Anal Chem. 2011 Dec 15;83(24):9230-3. doi: 10.1021/ac202723h. Epub 2011 Nov 18.
Mutations of the small GTP-binding protein Ras have been commonly found in tumors, and Ras oncogenes have been established to be involved in the early steps of cancerogenesis. The detection of Ras activity is critical in the determination of the cell signaling events controlling cell growth and differentiation. Therefore, development of improved methods for primary screening of novel potential drugs that target small GTPase or their regulators and their signaling pathways is important. Several assays have been developed for small GTPases studies, but all these methods have limitations for a high-throughput screening (HTS) use. Multiple steps including separation, use of radioactive labels or time-consuming immunoblotting, and a need of large quantities of purified proteins are decreasing the user-friendliness of these methods. Here, we have developed a homogeneous H-Ras activity assay based on a single-label utilizing the homogeneous quenching resonance energy transfer technique (QRET). In the QRET method, the binding of a terbium-labeled GTP (Tb-GTP) to small GTPase protein H-Ras protects the signal of the label from quenching, whereas the signal of the nonbound fraction of Tb-GTP is quenched by a soluble quencher. This enables a rapid determination of the changes in the activity status of Ras. The assay optimization showed that only 60 nM concentration of purified H-Ras protein was needed. The functionality of the assay was proved by detecting the effect of H-Ras guanine nucleotide exchange factor, Son of Sevenless. The signal-to-background ratio up to 7.7 was achieved with an average assay coefficient of variation of 9.1%. The use of a low concentration of purified protein is desirable and the signal-to-background ratio of 3.4 was achieved in the assay at a concentration of 60 nM for H-Ras and SOS proteins. The need of only one labeled molecule and the ability to decrease the quantities of purified proteins used in the experiments are valuable qualities in HTS showing the potential of the QRET method.

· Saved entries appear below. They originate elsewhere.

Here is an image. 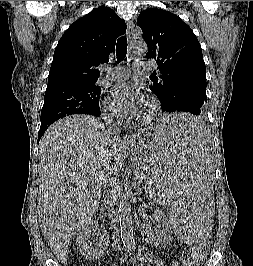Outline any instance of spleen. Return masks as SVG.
Here are the masks:
<instances>
[{
	"mask_svg": "<svg viewBox=\"0 0 253 266\" xmlns=\"http://www.w3.org/2000/svg\"><path fill=\"white\" fill-rule=\"evenodd\" d=\"M159 145L148 161L145 186L151 198L169 210V226L181 248H206L216 235L215 208L209 189L210 135L193 111H171L156 117Z\"/></svg>",
	"mask_w": 253,
	"mask_h": 266,
	"instance_id": "1",
	"label": "spleen"
}]
</instances>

Ras 是一种小 GTP 结合蛋白,其突变在肿瘤中很常见,Ras 癌基因已被确定参与癌症的早期发生。Ras 活性的检测对于确定控制细胞生长和分化的细胞信号事件至关重要。因此,开发改进的方法来筛选针对小 GTPase 或其调节剂及其信号通路的新型潜在药物非常重要。已经开发了几种用于小 GTPase 研究的测定方法,但所有这些方法都存在限制,不适合高通量筛选 (HTS) 使用。包括分离、使用放射性标记物或耗时的免疫印迹以及需要大量纯化蛋白在内的多个步骤降低了这些方法的易用性。在这里,我们开发了一种基于单标记利用均相猝灭共振能量转移技术 (QRET) 的均质 H-Ras 活性测定法。在 QRET 方法中,铽标记的 GTP (Tb-GTP) 与小 GTPase 蛋白 H-Ras 的结合保护了标记物的信号免受猝灭,而 Tb-GTP 的未结合部分的信号则被可溶性猝灭剂猝灭。这使得能够快速确定 Ras 活性状态的变化。通过检测 Son of Sevenless(一种 Ras 鸟苷核苷酸交换因子)对 Ras 的影响,证明了测定法的功能。实现了高达 7.7 的信号与背景比,平均测定变异系数为 9.1%。使用低浓度的纯化蛋白是理想的,在 60 nM 的浓度下,H-Ras 和 SOS 蛋白的测定中实现了 3.4 的信号与背景比。仅使用一个标记分子的能力以及在实验中减少使用的纯化蛋白的数量是 HTS 的有价值的特性,表明了 QRET 方法的潜力。